Flux financiers illicites:L’Afrique perd entre 50 à 100 milliards de dollars par an

Dakar a abrité depuis hier une réunion de la société civile sur la lutte contre les flux financiers illicites en Afrique. Elle a été organisée par la fondation Trust Africa. 

 Le continent africain perd annuellement entre 50 et 100 milliards de dollars à cause desflux financiers illicites. Selon la présidente de la fondation Trust Africa, Coumba Touré, les chiffres les plus bas parlent de 50 milliards de dollars tandis que les  plus élevés  parlent  de 70 à 100 milliards de dollars. Elle s’exprimait lors d’une réunion de la société civile sur la lutte contre les flux financiers illicites en Afrique.  Cette réunion de deux jours qui a pour thème « Gagner la lutte contre les flux financiers illicites en provenance d’Afrique : Quelle est la prochaine étape ? Un accent particulier sur l’Afrique de l’Ouest », a regroupé des experts venus de plusieurs pays africains dont ceux de la Communauté économique des Etats de l’Afrique de l’ouest (CEDEAO). Pour la présidente de la fondation, l’argent issu des flux financiers illicites est deux fois plus élevé que l’aide publique au développement que l’Afrique reçoit. Ces flux financiers illicites devraient financer sur le continent l’éducation, la santé, entre autres. Il y a beaucoup de travail à faire. Il faut que les gouvernements des pays africains donnent des informations réelles sur les flux financiers qui quittent le continent.

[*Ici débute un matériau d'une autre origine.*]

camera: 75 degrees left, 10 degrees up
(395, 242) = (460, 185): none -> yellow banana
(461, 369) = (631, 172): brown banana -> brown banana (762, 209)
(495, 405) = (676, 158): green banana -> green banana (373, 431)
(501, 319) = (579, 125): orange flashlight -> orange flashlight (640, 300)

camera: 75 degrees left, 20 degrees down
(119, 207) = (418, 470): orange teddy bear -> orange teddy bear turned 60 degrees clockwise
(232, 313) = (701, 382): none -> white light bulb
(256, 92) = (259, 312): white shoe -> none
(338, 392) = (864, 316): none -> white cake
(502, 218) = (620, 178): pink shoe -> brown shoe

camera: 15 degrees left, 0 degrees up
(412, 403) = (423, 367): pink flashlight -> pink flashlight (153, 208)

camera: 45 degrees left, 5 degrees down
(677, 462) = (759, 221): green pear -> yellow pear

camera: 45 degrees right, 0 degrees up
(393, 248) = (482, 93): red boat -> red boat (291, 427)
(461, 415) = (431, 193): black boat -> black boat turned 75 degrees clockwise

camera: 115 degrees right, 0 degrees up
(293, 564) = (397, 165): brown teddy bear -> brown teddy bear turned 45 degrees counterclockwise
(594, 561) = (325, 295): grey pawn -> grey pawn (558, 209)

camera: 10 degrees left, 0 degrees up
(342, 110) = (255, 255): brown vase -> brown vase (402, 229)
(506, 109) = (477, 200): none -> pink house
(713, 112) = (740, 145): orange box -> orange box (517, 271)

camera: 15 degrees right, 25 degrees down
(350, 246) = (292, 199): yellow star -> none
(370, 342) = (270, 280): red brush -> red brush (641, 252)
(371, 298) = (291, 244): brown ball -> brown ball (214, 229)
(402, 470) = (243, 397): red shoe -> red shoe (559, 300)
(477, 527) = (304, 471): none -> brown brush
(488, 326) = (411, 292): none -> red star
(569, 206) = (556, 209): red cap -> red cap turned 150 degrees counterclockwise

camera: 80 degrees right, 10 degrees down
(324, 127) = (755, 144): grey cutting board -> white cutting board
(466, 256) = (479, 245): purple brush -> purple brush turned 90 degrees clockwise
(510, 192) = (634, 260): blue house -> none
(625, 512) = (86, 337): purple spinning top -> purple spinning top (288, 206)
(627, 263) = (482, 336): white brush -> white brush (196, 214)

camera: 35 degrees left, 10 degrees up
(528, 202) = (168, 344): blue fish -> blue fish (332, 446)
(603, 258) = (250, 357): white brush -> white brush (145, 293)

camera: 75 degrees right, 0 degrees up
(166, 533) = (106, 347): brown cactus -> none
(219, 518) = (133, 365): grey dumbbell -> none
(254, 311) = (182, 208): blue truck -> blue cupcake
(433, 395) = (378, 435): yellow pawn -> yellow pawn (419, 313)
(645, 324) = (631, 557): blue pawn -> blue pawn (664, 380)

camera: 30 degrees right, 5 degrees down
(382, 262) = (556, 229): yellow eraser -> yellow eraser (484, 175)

Sur ce, cette dernière a appelé à une collaboration entre gouvernements africains, la société civile et les pays abritant les paradis fiscaux. A cette occasion, Mme Touré a   recommandé  le renforcement des systèmes judiciaires pour mieux détecter ces mouvements financiers avant qu’ils ne quittent le continent et ensuite quand ils quittent, pouvoir les tracer et les recouvrer pour qu’ils bénéficient à l’Afrique.

D’après la présidente de Trust Africa, les principaux secteurs touchés par le phénomène de blanchiment illicite sont le commerce avec 65%, le secteur minier et pétrolier et l’agriculture. Pour sa part, Oumar Diallo, de la Direction de la monnaie et du crédit du ministère l’Economie, des Finances et du Plan, représentant son  ministre, a salué  l’organisation de cette rencontre. Il a  jugé que la lutte contre les flux financiers illicites ne saurait être le combat d’une seule entité. A cette occasion, il a rappelé les engagements pris par le Sénégal au sein, notamment, de l’Union économique et monétaire ouest-africain (UEMOA) dans la lutte contre les flux financiers illicites.